春と夏の有名な織物に四国で生産が盛んな綿織物の「しじら」という織物があります。この織物は、基本的には12枚のドビーというので織られ、6枚は平織、残りの6本は2本をセットにして平に織ることで、織密度の変化が生まれ、凹凸間のあるストライプ調の織物です。

「林与」が手がけようとするのは、最近夏素材によく使われるようになった、凹凸間のあるポリエステル調の織物です。それをリネン100%や本麻で実現できないだろうかと取り組んでいます。こういった取り組みは、30年くらい前にもやっており、再度、10年くらい前からも本格的にやっているのですが、技術的に実現が難しい状況です。イタリアの布などそいうものをやっているケースは多いのですが、日本の品質基準だとブランド向けの商品としては通用しないレベルの布だったりします。

日本のシルク織物の産地である山形県の米沢というところでは、シルク100%で見事なサッカー調の織物を生産されています。伝統文化で作り上げられた日本の織物が誇ることのできる一品で、単純な平織り物が主体のシルクの世界でも別格の商品として取り扱われています。ほんの数件の機屋さんがその技術を開発ならびに継承されているだけで、他国が真似することのできない日本の絹織物文化が守られていることは感服いたします。

どうやって安く物をつくるかに力点を置けば、品質は落ちてゆきます。糸を落として、織を落として、染を落として、加工を落とす。最悪の場合、産地偽装すらされ、手を抜いたものが最高級のリネンや麻としてインターネットやファストブランド店で売買されてしまっている今、本当によいものは消え去っていく傾向にあります。
2009年07月18日
今日は、愛知川の河原で、夜、花火大会がありました。お天気のほうもそれほど暑くもなく、河原の土手に座って、次々と打ち上げられる花火を眺めると、今の花火のことよりも小さなころに花火を見に来たことの思い出がいろいろと蘇ってきます。

今回の花火大会は1時間ほどのものでしたが、愛知川という小さな町で、128回を数えるような花火大会が続けられていることはすごいことだと思います。主催者側が持ち出して地元を盛り上げるためにイベントを続けておられる姿勢には、テレビなどでの商ビジネス化したボランティアを超えたものがあります。

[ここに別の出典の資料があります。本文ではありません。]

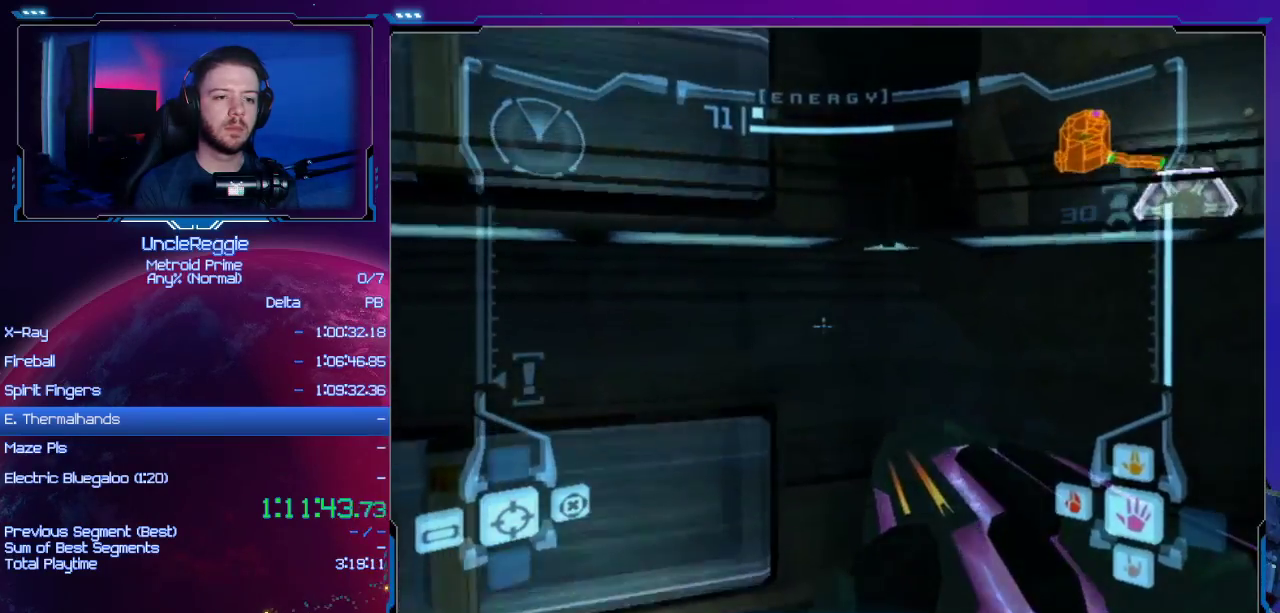
{"buttons": ["B", "L1"], "left_stick": "up-right", "right_stick": "center", "events": [[417, "B", "down"], [417, "left_stick", "up-right"]]}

子供のころには、年末には中仙道の商店街の大売出しがあったり、地元のお祭り行事というのは、子供のころの特別な思い出となって残っていくものです。大人になってからの自由な気分で見物するより大きなお祭りよりも、子供の頃の地元のお祭りというのは大事なものです。

今は花火を見るだけで十分で、子供時代に夜店で売られているカブトムシやくじ引きに熱くなれたのが過去のこととなり、花火大会への胸躍る気持ちも小さくなってしまったことを自分自身に対して寂しく思います。一方、夜店で買ったおもちゃを自慢げにしている子供たちをみると、まだまだ、日本の活力はまだまだあるぞと感じます。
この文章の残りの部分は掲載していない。